Tests that two objects do not have a deep equality relation, using the negation of the test for deep equality:

assert.notDeepEqual({ a: "foo" }, Object.create({ a: "foo" }),
                    "object's inherit from different prototypes");
Parameters

actual : object
The actual result.

expected : object
The expected result.

message : string
Optional message to log, providing extra information about the test.

strictEqual(actual, expected, message)

Tests that two objects are equal, using the strict equality operator ===:

// This test will pass, because "==" will perform type conversion
exports["test coercive equality"] = function(assert) {
  assert.equal(1, "1", "test coercive equality between 1 and '1'");
}

// This test will fail, because the types are different
exports["test strict equality"] = function(assert) {
  assert.strictEqual(1, "1", "test strict equality between 1 and '1'");
}
Parameters

actual : object
The actual result.

expected : object
The expected result.

message : string
Optional message to log, providing extra information about the test.

notStrictEqual(actual, expected, message)

• **Dataset**
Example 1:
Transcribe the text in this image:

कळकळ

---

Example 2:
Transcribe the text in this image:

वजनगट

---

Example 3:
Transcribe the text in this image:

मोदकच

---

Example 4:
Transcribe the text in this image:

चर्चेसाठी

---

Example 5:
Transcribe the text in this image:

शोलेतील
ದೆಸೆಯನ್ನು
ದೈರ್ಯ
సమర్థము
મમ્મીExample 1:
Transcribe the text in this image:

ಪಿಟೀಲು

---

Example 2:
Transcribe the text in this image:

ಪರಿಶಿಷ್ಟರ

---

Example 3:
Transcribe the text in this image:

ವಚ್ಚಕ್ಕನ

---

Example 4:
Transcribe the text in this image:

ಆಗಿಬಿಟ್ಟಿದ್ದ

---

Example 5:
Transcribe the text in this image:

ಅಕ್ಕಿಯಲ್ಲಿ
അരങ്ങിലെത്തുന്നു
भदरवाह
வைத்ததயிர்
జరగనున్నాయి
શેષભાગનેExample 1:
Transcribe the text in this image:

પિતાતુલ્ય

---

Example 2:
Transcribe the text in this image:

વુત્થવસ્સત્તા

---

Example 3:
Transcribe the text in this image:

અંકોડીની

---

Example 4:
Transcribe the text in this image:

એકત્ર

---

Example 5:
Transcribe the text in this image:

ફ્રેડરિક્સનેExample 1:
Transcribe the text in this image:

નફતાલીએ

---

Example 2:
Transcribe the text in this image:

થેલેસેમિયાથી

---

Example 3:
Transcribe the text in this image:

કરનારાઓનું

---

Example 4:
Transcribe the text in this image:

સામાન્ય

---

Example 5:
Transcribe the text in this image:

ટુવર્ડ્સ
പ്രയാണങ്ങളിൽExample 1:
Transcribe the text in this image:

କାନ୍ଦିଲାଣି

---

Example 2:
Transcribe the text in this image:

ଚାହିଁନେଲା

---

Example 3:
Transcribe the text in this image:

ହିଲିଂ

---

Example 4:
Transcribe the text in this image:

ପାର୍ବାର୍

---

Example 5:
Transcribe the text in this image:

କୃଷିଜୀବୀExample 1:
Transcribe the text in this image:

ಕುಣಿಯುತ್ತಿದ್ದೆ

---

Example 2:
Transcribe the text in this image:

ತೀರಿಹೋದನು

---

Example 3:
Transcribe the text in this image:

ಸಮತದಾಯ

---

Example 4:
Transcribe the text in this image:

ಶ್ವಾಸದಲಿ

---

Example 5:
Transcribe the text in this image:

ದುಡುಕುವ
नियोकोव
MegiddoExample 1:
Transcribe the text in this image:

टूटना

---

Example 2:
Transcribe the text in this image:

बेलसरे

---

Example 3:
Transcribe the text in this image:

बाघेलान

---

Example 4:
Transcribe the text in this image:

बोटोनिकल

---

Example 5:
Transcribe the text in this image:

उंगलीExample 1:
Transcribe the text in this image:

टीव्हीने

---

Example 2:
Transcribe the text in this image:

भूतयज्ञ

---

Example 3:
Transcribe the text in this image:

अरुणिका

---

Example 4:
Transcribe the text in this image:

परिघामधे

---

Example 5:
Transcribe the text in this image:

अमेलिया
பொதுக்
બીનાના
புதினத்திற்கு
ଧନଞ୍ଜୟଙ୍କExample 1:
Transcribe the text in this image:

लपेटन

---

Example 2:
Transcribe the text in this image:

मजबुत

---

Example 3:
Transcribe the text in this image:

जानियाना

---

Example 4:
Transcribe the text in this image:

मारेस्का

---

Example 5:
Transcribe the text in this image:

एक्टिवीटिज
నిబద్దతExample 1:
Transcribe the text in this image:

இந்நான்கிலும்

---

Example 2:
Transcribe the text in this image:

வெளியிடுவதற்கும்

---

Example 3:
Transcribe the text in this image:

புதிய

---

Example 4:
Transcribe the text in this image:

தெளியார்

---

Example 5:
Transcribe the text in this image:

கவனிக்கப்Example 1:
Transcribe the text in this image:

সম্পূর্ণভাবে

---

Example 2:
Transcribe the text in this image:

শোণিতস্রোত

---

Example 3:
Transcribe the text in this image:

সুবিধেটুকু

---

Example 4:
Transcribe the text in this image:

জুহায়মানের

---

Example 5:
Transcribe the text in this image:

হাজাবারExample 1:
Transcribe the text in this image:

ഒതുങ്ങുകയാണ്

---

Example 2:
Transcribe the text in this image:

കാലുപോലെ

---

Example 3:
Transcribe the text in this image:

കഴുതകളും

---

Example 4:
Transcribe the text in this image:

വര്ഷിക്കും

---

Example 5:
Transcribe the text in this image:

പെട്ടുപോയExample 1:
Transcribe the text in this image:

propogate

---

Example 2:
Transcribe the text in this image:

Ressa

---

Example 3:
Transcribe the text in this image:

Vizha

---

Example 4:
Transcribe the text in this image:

• **Aim of the exercise**
Please pick up the assertion method documentation above the rows and continue it from its last line.

• **Response area**
Tests that two objects are not equal, using the negation of the strict equality operator ===:

// This test will fail, because "==" will perform type conversion
exports["test coercive equality"] = function(assert) {
  assert.notEqual(1, "1", "test coercive equality between 1 and '1'");
}

// This test will pass, because the types are different
exports["test strict equality"] = function(assert) {
  assert.notStrictEqual(1, "1", "test strict equality between 1 and '1'");
}
Parameters

actual : object
The actual result.

expected : object
The expected result.

message : string
Optional message to log, providing extra information about the test.

throws(block, error, message)

Assert that a block of code throws the expected exception.

This method takes an optional Error argument:

  • to check that the exception thrown is of the expected type, pass a constructor function: the exception thrown must be an instance of the object returned by that function.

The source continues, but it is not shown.